Keywords

1 Introduction

Nowadays computational intelligence methods and especially hybrid systems of computational intelligence [13] are wide spread for Data Mining tasks in different areas under uncertainty, non-stationarity, nonlinearity, stochastic, chaotic conditions of the investigated objects and, first of all, in control, identification, prediction, classification, emulation etc. These systems are flexible because they combine effective approximating properties and learning abilities of artificial neural networks, transparency and interpretability of the results obtained by using neuro-fuzzy systems, the possibility of a compact description of the local features of non-stationary signals, providing wavelet neural networks and more advanced wavelet-neuro-fuzzy systems.

At the same time in the framework of such directions as Dynamic Data Mining (DDM) and Data Stream Mining (DSM) [46] more (if not the most) of observed systems appear either ineffective or inoperative in general. It connects with that the problems of DDM and DSM must be solved (including learning process) in on-line mode, when the data is fed to the processing sequentially, often in real time. It is clear that traditional multilayer perceptron trained based on back-propagation algorithm and requires the pre-determined training sample cannot operate in such conditions.

It is possible to implement the on-line learning process in the neural networks whose output signal depends on tuning synaptic weighs linearly, for example, radial basis function networks [RBFN], normalized radial basis function networks (NRBFN) [7, 8], generalized regression neural networks (GRNN) [9] and like them neural networks. However using of architectures that based on kernel activation functions is complicated, by so-called, course of dimensionality. Especially often such problem is appeared when using “lazy learning” [10] based on the conception “neurons on data point” [11].

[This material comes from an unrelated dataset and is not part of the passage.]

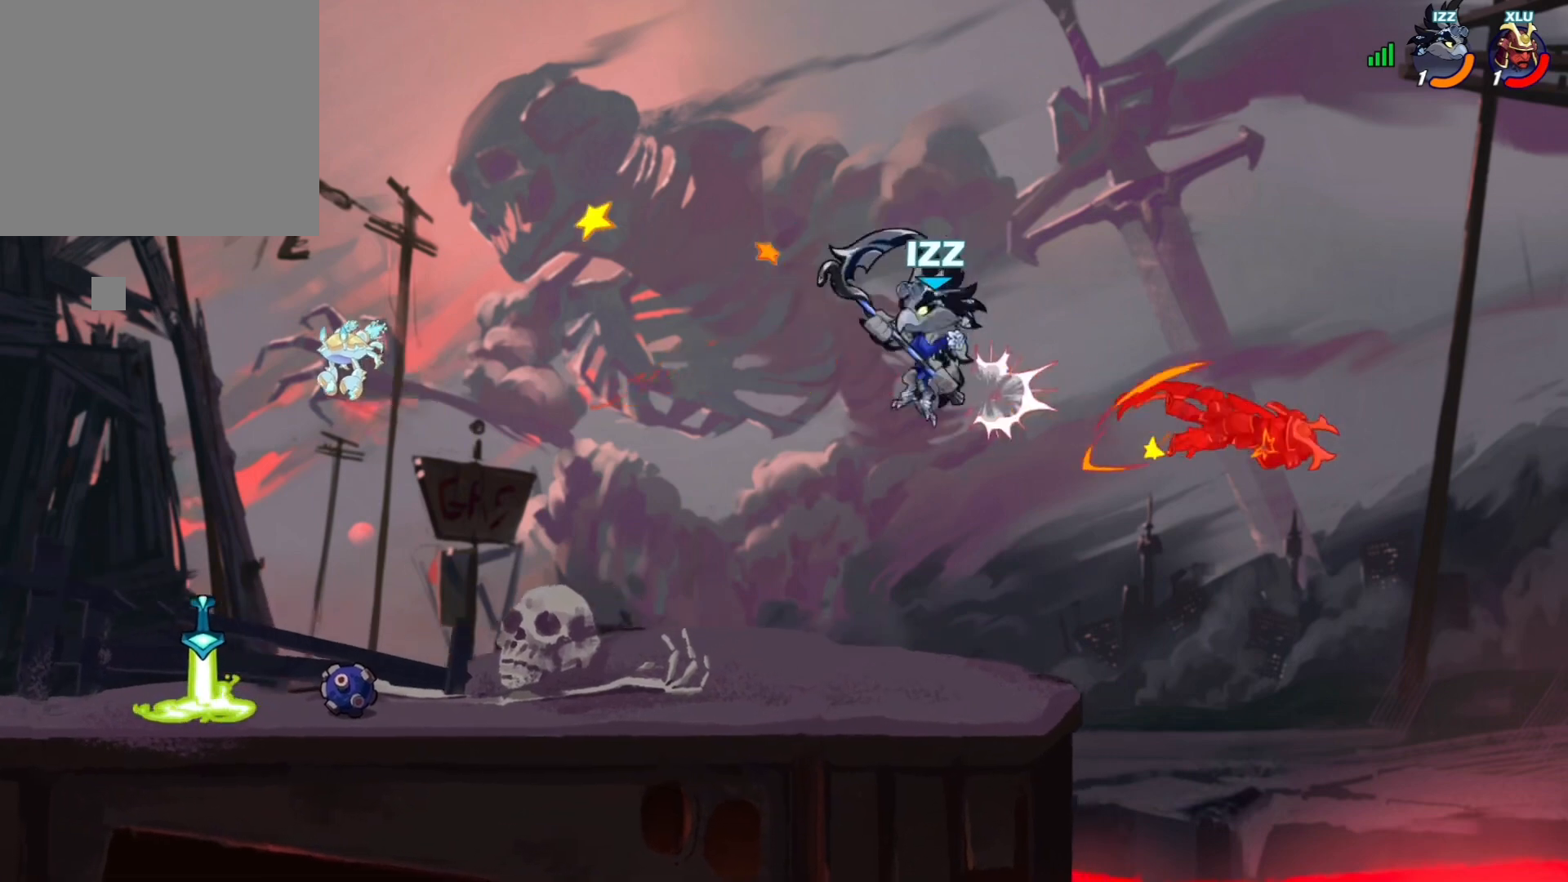
{"buttons": [], "left_stick": "down-right", "events": [[337, "L1", "down"], [438, "left_stick", "down-right"], [472, "L1", "up"]]}
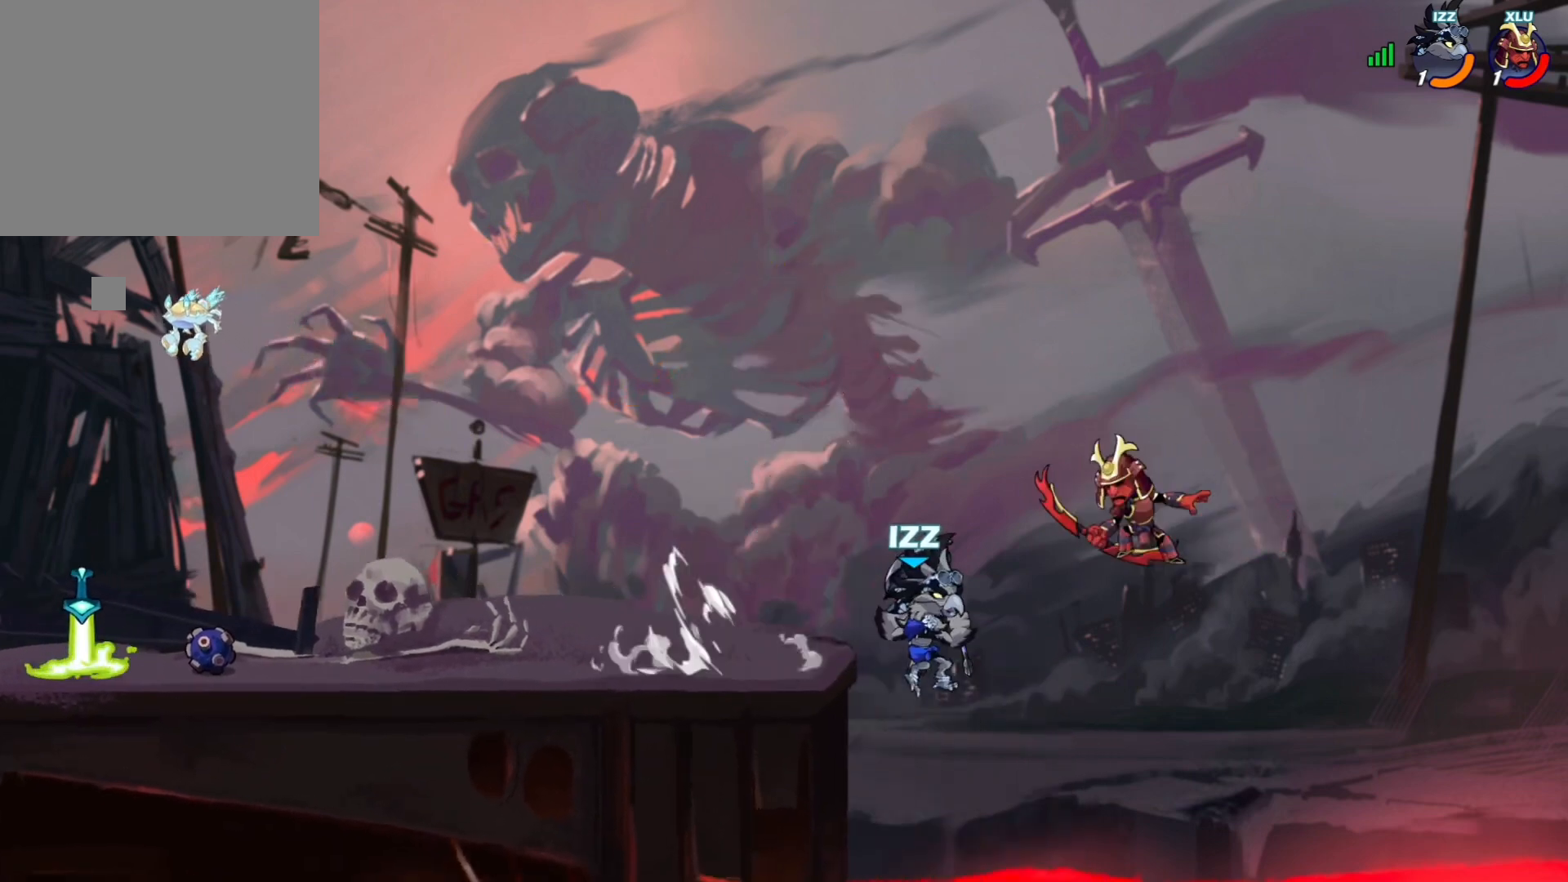
{"buttons": [], "left_stick": "center", "events": [[34, "left_stick", "center"]]}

Neuro-fuzzy systems have undoubted advantages over neural networks and first of all the significantly smaller number of tuning synaptic weights that allows to reduce time of learning process. Here it needs to notice the TSK-system [12] and its simplest version—Wang-Mendel system [13], ANFIS, DENFIS, SAFIS [14, 15] and etc. However, in these systems to provide the required approximating properties not only the synaptic weights but also membership functions (centres and widths) must be tuned. Furthermore, the training process of these parameters is performed using backpropagation algorithms in batch mode.

Hybrid wavelet-neuro-fuzzy systems [16], having a number of advantages, are too tedious from computational point of view, which complicates their using in real-time tasks. For solving such kind of problems, so-called, generalized additive models [17] are good. But such systems don’t operate under non-stationarity, nonlinearly and chaotic conditions.

In connection with that the development of hybrid system of computational intelligence is preferred. This system has to combine main advantages (the learning ability, the approximation and extrapolation properties, the identification of local features of signals, the transparency and interpretability of wavelet neuro-fuzzy systems) with simplicity and learning rate of generalized additive models.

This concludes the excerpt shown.